Reading passage:
= Beginning of Section =

August 25th, 2011 admin No comments

by Twilight Greenaway.

When the Prevention
of Farm Animal Cruelty Act
(Proposition 2) passed in California in 2008, it
granted laying hens nominally more space in their cages.

Proponents of humane animal husbandry cheered the fact that these birds
would now have a little more room to stretch their wings. But industrial egg
producers—claiming their costs would go up—threatened to leave the state
before 2015, when key portions of the law go into effect.

Hope those disgruntled egg producers like potatoes. Perhaps sensing an
opportunity, Idaho lawmakers passed a series of laws more or less inviting the
poultry industry to their state. In this High Country News article (subs. req’d),
Grist contributor Stephanie Ogburn tracks the state’s Confined Animal
Feeding Operation (CAFO) laws and their repercussions throughout the state, and
asks: Is Idaho a new haven for CAFOs?

= End of Section =

Supplied material:
= Beginning of Section =

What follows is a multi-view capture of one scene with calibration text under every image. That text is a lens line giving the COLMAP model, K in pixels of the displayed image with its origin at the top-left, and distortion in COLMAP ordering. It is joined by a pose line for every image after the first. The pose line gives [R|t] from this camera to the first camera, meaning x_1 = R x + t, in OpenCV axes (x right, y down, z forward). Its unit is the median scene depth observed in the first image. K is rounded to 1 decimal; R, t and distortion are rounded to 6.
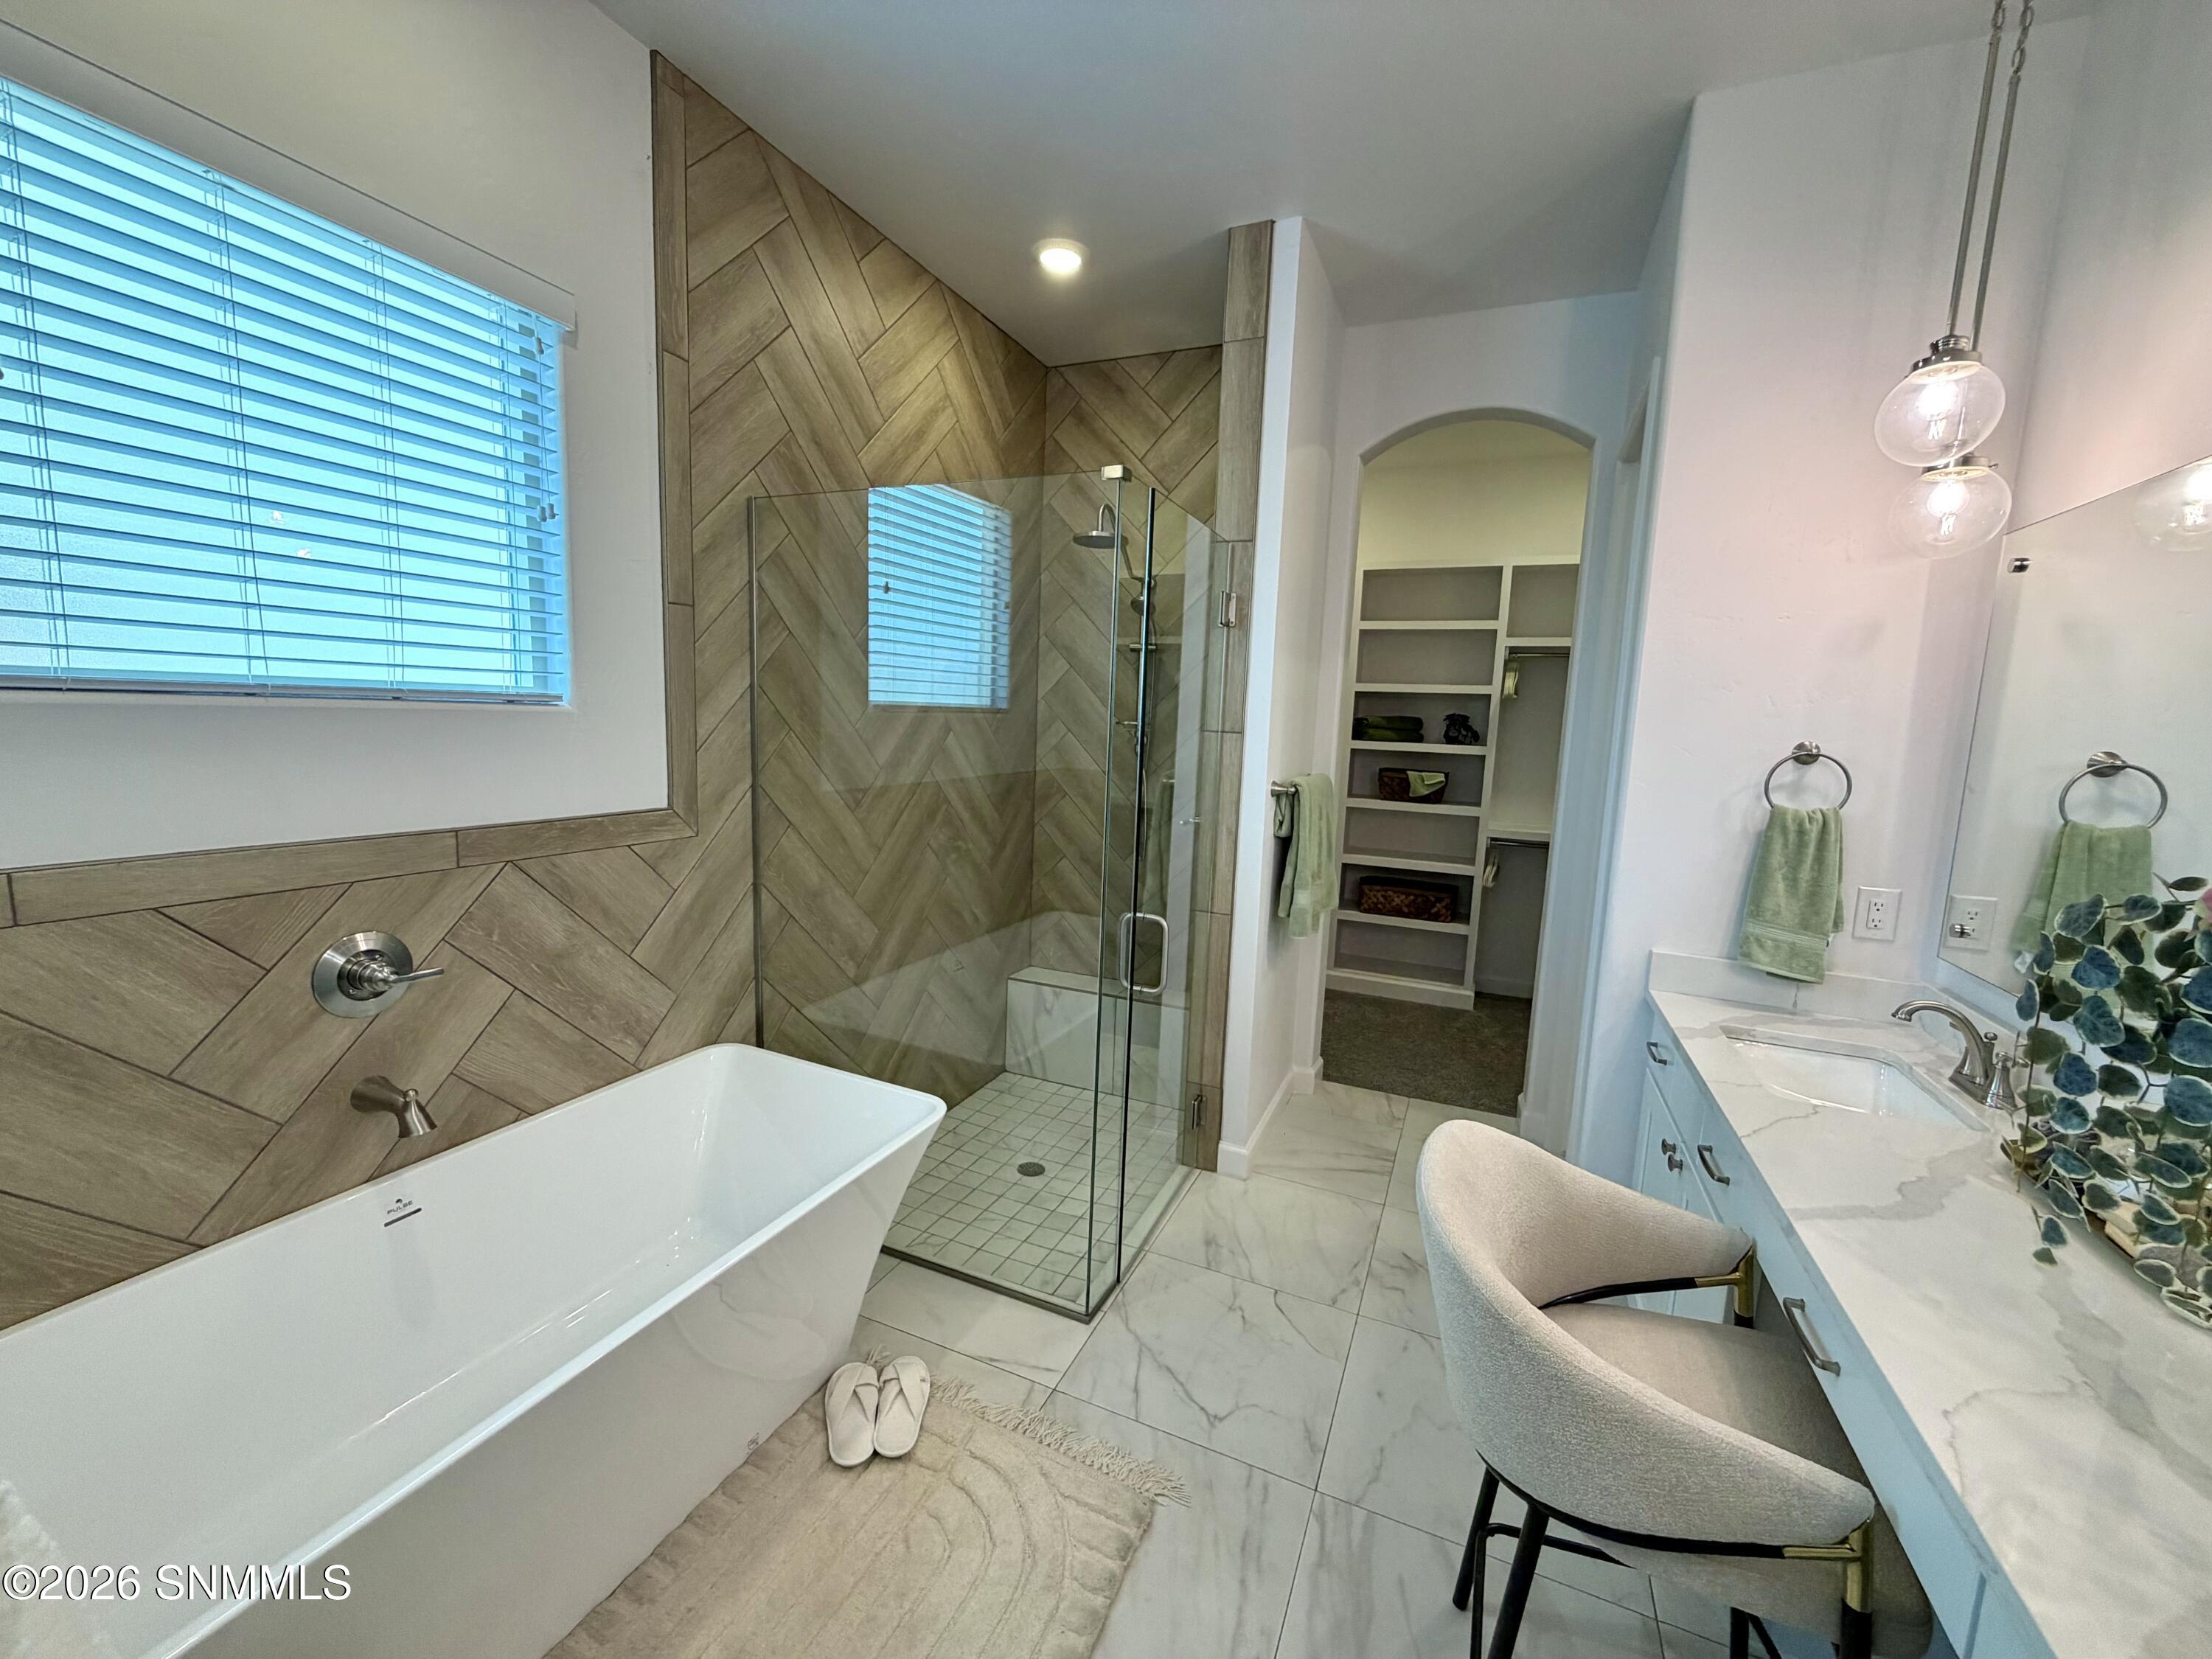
lens RADIAL K [[882.7, 0, 1106.0], [0, 882.7, 829.5], [0, 0, 1]] dist [0.000058, -0.000070]
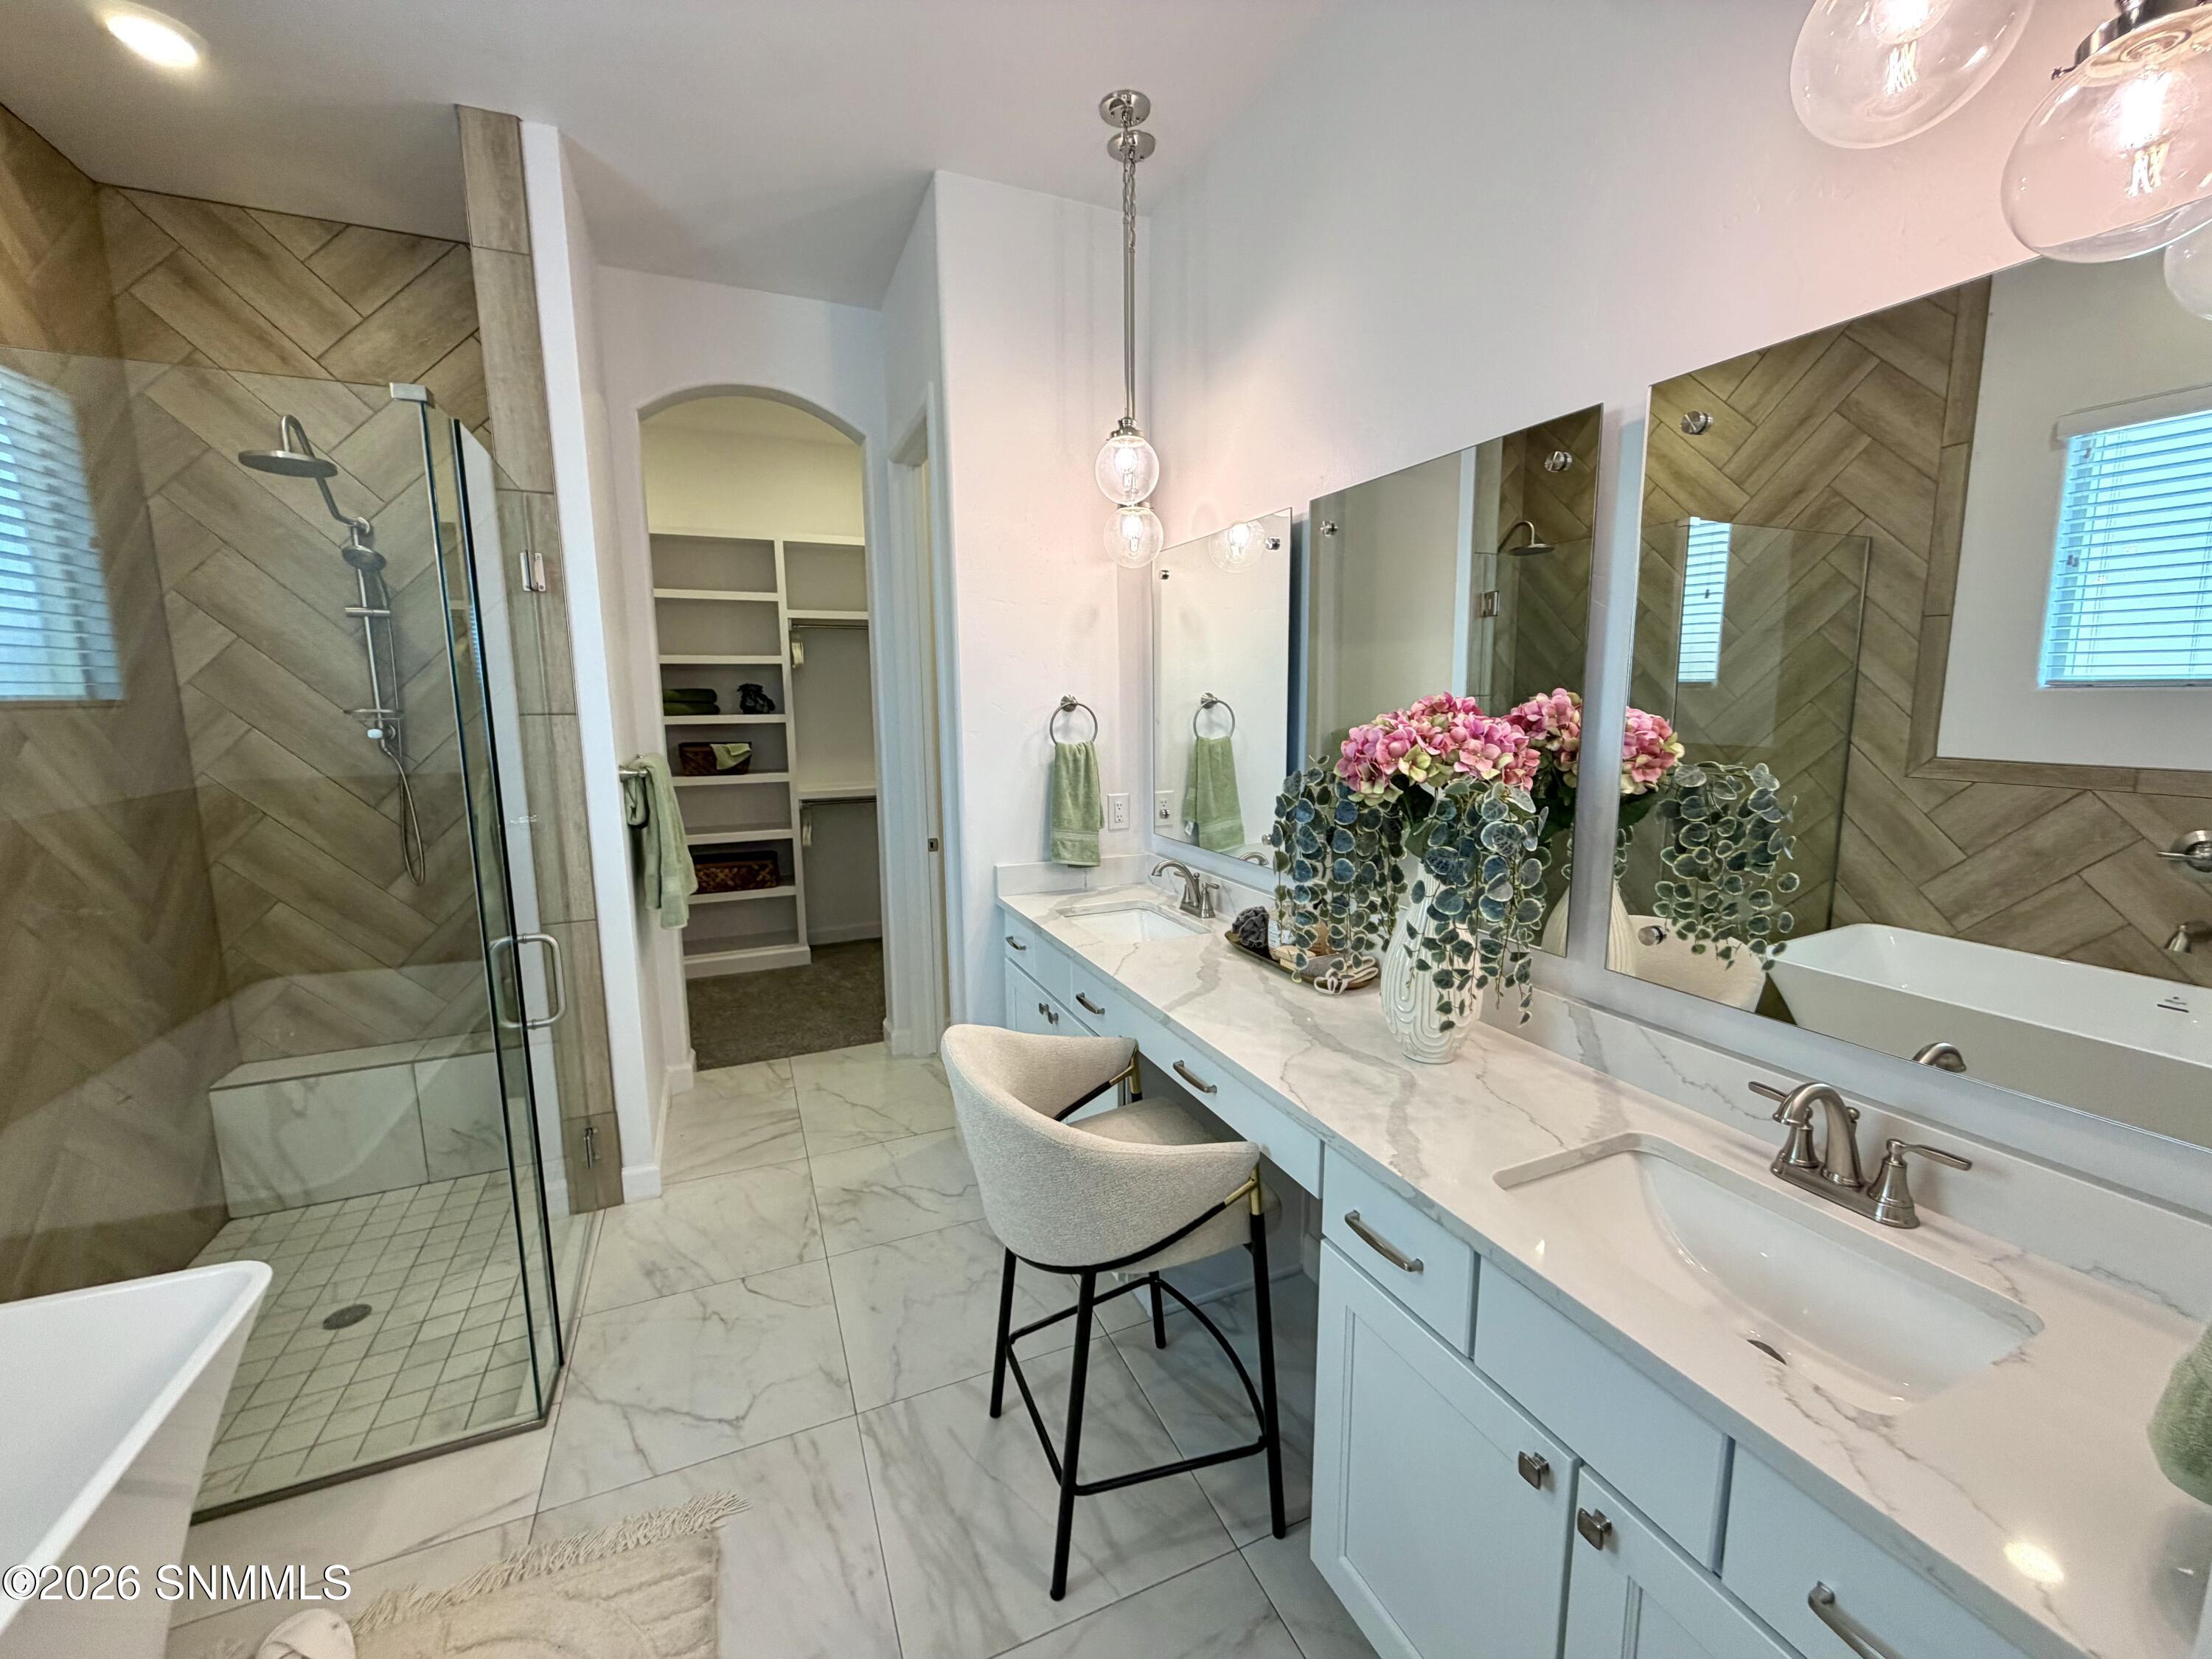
lens RADIAL K [[882.7, 0, 1106.0], [0, 882.7, 829.5], [0, 0, 1]] dist [0.000058, -0.000070]
pose [[0.679330, -0.154366, 0.717414, -0.106834], [0.129507, 0.987499, 0.089848, -0.004814], [-0.722315, 0.031874, 0.690829, 0.008664]]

= End of Section =

Study questions:
• A. Copy the egg-law article from "August 25th, 2011" to "in their cages.", inclusive, changing "laying hens" to "egg-laying hens".
• B. Summarize the egg-law article in two sentences.
The listing comes from a different source than the article.

Answers to this exercise:
• A.
August 25th, 2011 admin No comments

by Twilight Greenaway.

When the Prevention
of Farm Animal Cruelty Act
(Proposition 2) passed in California in 2008, it
granted egg-laying hens nominally more space in their cages.

• B. California's Prevention of Farm Animal Cruelty Act (Proposition 2), passed in 2008, gave laying hens nominally more cage space, and industrial egg producers, claiming their costs would rise, threatened to leave the state before key portions of the law take effect in 2015. Idaho lawmakers passed laws more or less inviting the poultry industry to the state, and a High Country News article by Stephanie Ogburn tracks Idaho's CAFO laws and asks whether Idaho is a new haven for CAFOs.